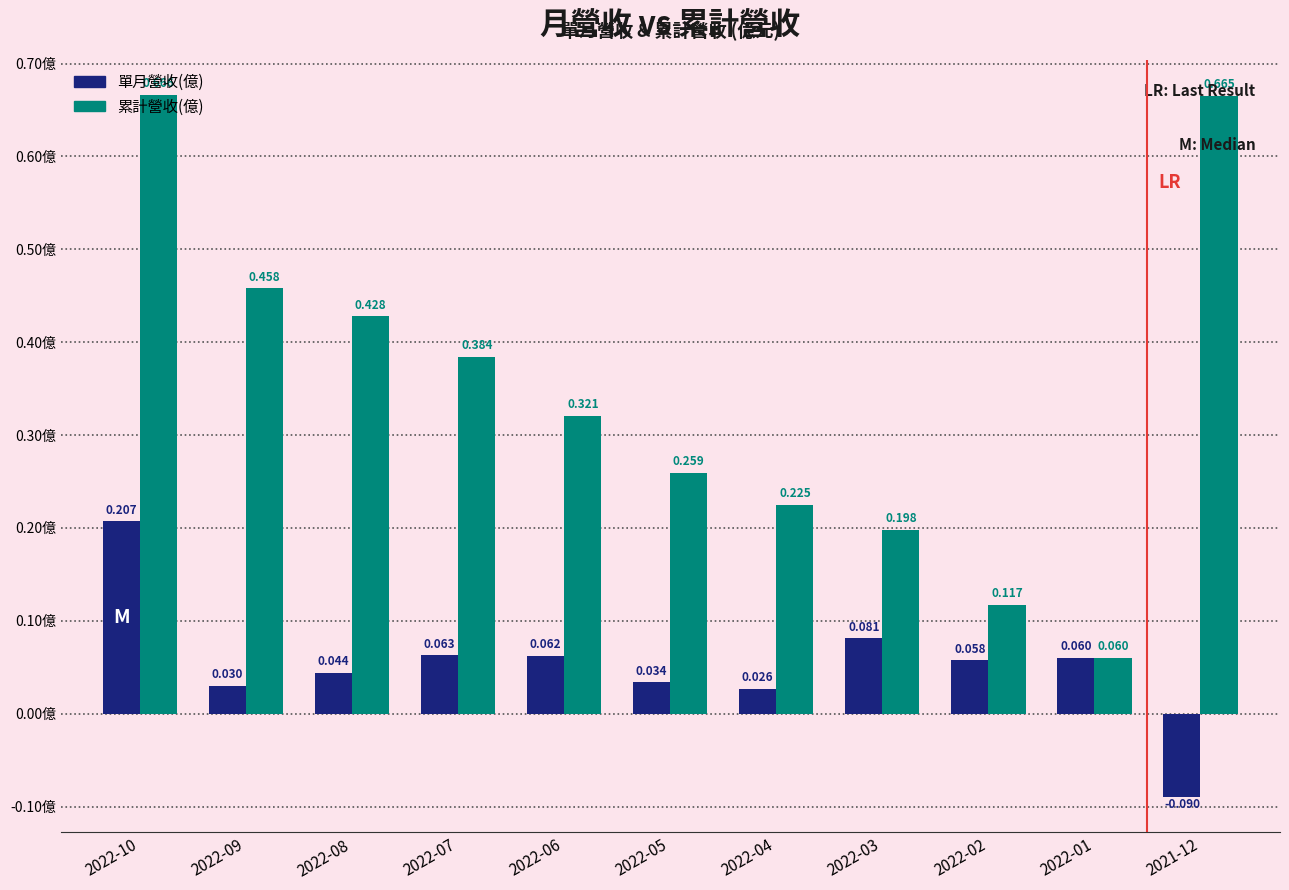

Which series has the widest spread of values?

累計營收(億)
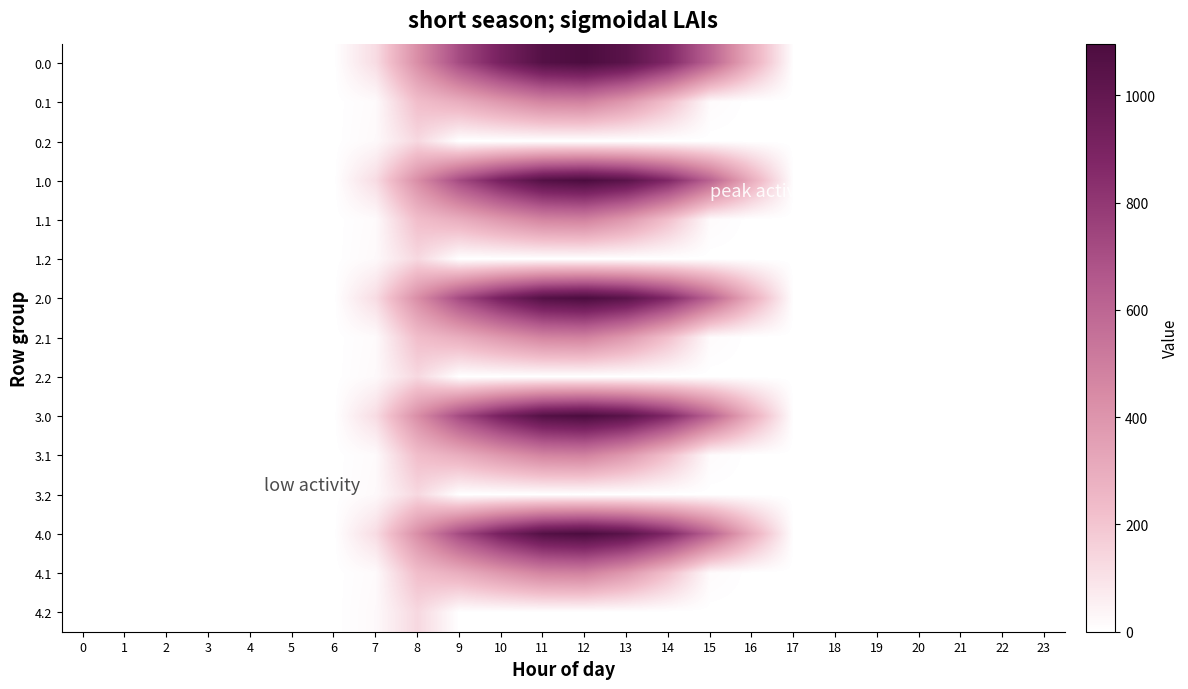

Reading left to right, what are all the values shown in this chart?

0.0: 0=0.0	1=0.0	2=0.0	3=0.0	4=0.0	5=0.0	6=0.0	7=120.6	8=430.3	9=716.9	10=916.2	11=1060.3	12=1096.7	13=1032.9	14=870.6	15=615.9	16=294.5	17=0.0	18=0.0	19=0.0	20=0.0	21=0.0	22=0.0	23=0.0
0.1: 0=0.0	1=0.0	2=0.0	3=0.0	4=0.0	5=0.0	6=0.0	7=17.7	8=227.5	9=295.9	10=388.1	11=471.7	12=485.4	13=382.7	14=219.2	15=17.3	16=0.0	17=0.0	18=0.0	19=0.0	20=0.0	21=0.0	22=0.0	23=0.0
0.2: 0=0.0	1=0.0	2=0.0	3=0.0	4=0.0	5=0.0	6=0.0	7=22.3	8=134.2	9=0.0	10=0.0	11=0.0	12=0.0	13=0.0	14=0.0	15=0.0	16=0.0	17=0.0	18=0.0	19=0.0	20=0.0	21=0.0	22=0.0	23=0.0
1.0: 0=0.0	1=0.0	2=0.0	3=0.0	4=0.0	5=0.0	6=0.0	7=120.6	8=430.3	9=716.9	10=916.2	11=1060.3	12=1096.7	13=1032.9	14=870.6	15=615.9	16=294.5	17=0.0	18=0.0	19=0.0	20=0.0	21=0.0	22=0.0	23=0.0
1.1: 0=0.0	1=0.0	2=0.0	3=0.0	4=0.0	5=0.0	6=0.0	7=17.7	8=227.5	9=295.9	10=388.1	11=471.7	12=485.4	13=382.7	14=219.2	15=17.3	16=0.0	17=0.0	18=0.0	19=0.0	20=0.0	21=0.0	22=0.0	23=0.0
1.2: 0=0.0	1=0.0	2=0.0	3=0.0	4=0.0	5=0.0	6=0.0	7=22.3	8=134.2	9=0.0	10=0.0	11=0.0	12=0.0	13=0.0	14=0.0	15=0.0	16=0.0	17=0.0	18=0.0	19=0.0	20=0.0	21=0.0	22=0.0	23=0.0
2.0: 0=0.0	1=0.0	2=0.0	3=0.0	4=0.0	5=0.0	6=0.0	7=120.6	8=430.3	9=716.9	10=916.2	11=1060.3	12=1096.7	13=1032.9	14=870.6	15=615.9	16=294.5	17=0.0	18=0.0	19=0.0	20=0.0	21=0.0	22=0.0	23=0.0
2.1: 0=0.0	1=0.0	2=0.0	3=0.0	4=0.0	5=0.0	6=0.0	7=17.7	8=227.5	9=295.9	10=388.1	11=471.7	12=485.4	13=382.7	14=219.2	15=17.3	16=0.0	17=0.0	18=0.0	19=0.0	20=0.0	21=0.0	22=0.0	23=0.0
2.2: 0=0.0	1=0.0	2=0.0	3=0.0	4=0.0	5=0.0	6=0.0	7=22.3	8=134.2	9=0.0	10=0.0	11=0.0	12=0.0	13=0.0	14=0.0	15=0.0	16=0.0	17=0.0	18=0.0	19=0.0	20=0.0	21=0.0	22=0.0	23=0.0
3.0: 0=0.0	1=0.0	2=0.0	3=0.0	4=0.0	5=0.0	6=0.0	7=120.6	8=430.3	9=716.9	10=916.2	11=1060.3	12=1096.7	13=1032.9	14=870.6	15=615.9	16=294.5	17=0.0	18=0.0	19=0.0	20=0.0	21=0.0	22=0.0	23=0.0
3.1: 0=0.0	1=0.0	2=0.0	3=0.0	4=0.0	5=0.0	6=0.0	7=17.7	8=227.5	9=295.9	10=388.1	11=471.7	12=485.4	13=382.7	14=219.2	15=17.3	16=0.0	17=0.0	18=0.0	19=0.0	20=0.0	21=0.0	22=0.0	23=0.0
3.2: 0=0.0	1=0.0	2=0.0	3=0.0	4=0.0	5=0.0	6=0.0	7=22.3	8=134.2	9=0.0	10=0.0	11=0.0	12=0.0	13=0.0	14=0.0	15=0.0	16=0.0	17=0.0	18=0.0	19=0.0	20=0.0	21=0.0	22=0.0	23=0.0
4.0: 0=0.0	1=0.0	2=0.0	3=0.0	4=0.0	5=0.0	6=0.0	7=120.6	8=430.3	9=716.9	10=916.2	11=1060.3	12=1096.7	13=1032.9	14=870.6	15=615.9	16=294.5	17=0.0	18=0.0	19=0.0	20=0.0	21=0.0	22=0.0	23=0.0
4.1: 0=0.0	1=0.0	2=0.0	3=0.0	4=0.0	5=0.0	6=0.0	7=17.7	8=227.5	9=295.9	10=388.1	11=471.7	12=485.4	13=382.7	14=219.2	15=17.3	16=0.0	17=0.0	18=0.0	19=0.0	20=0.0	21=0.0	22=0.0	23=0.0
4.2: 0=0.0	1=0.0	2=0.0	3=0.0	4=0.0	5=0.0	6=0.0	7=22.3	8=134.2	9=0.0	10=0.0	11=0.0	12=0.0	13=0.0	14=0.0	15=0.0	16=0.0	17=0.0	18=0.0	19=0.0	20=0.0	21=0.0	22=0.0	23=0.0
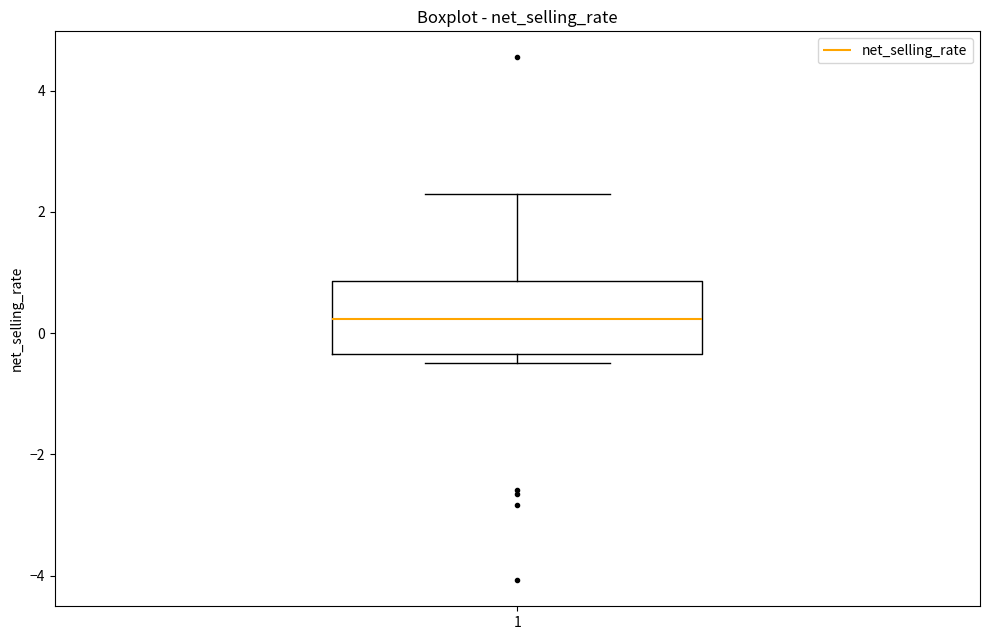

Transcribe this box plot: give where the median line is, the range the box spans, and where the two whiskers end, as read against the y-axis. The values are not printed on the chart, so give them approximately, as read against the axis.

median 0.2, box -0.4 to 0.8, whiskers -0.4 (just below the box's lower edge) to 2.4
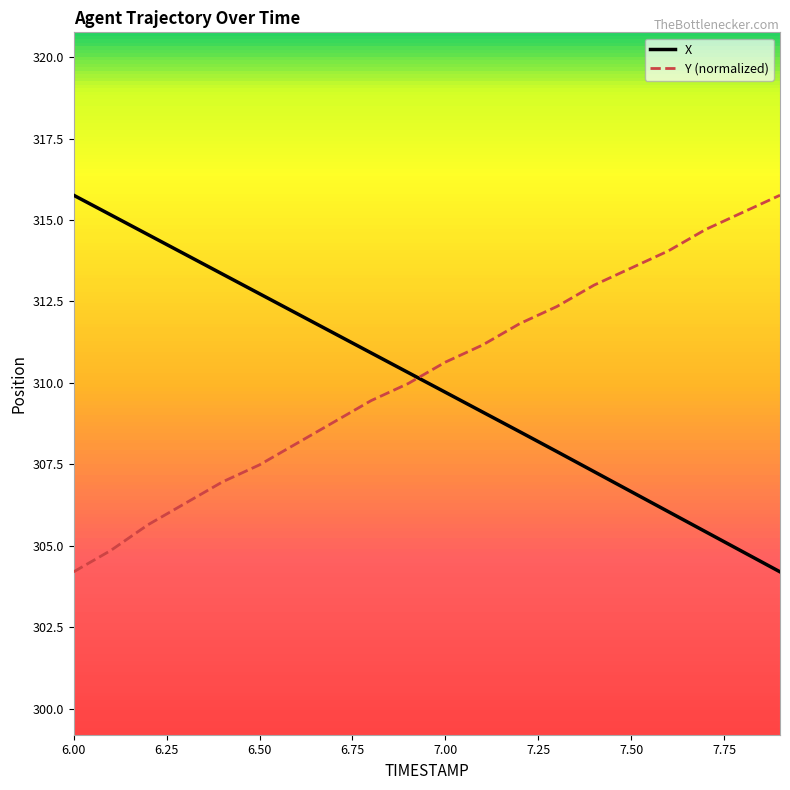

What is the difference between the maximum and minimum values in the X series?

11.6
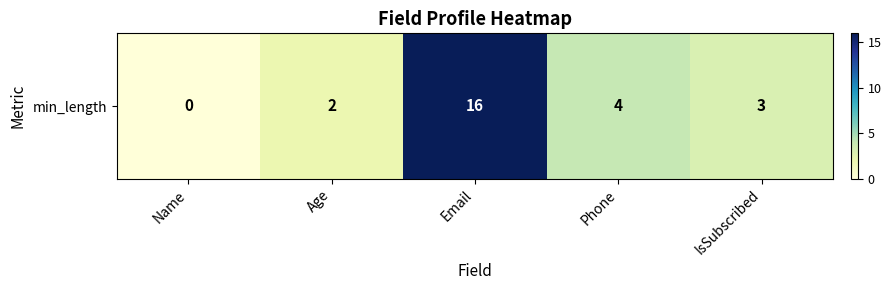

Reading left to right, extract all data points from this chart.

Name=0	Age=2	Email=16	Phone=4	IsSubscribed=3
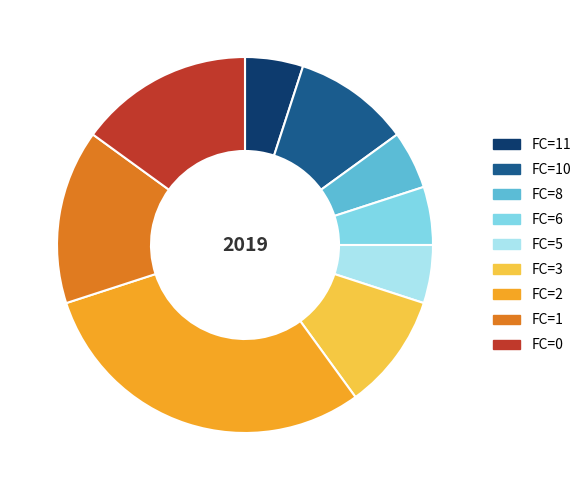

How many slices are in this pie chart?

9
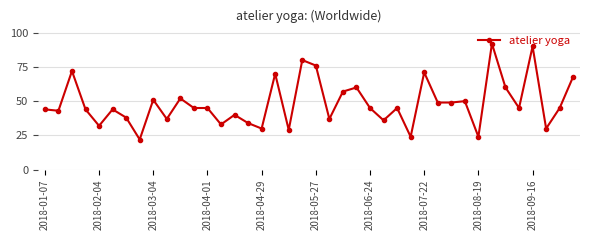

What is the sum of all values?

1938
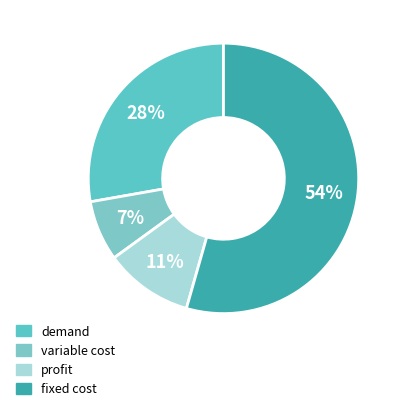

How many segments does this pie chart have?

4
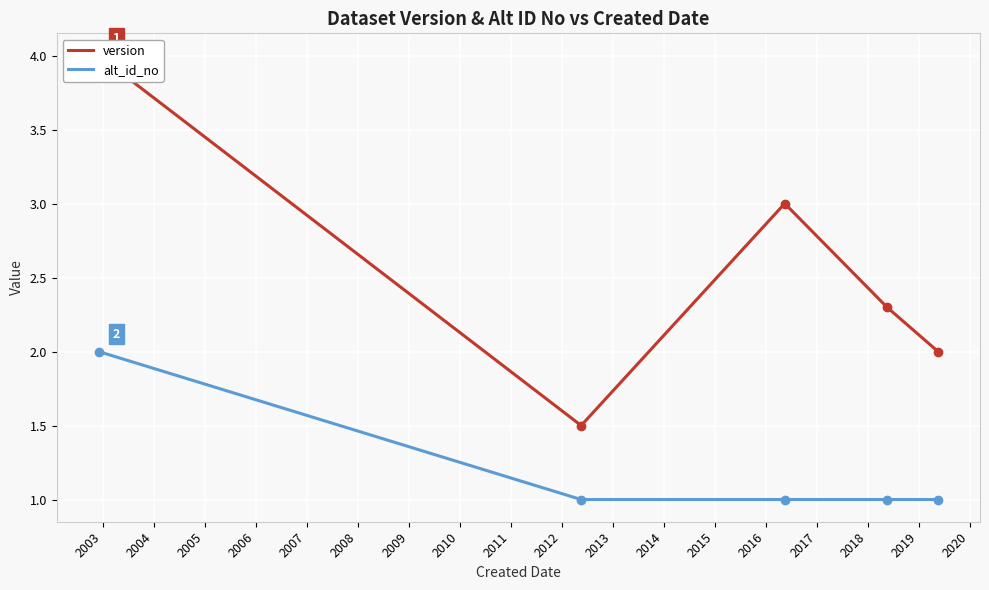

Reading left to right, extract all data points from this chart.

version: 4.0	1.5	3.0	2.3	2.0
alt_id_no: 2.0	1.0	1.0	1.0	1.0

What to do: Copy out the material word for word, starting with the line with "What is the sum of all values?" and going on through the last line of the material. Leave the pictures out.

Answer section:
What is the sum of all values?

1938

How many segments does this pie chart have?

4

Reading left to right, extract all data points from this chart.

version: 4.0	1.5	3.0	2.3	2.0
alt_id_no: 2.0	1.0	1.0	1.0	1.0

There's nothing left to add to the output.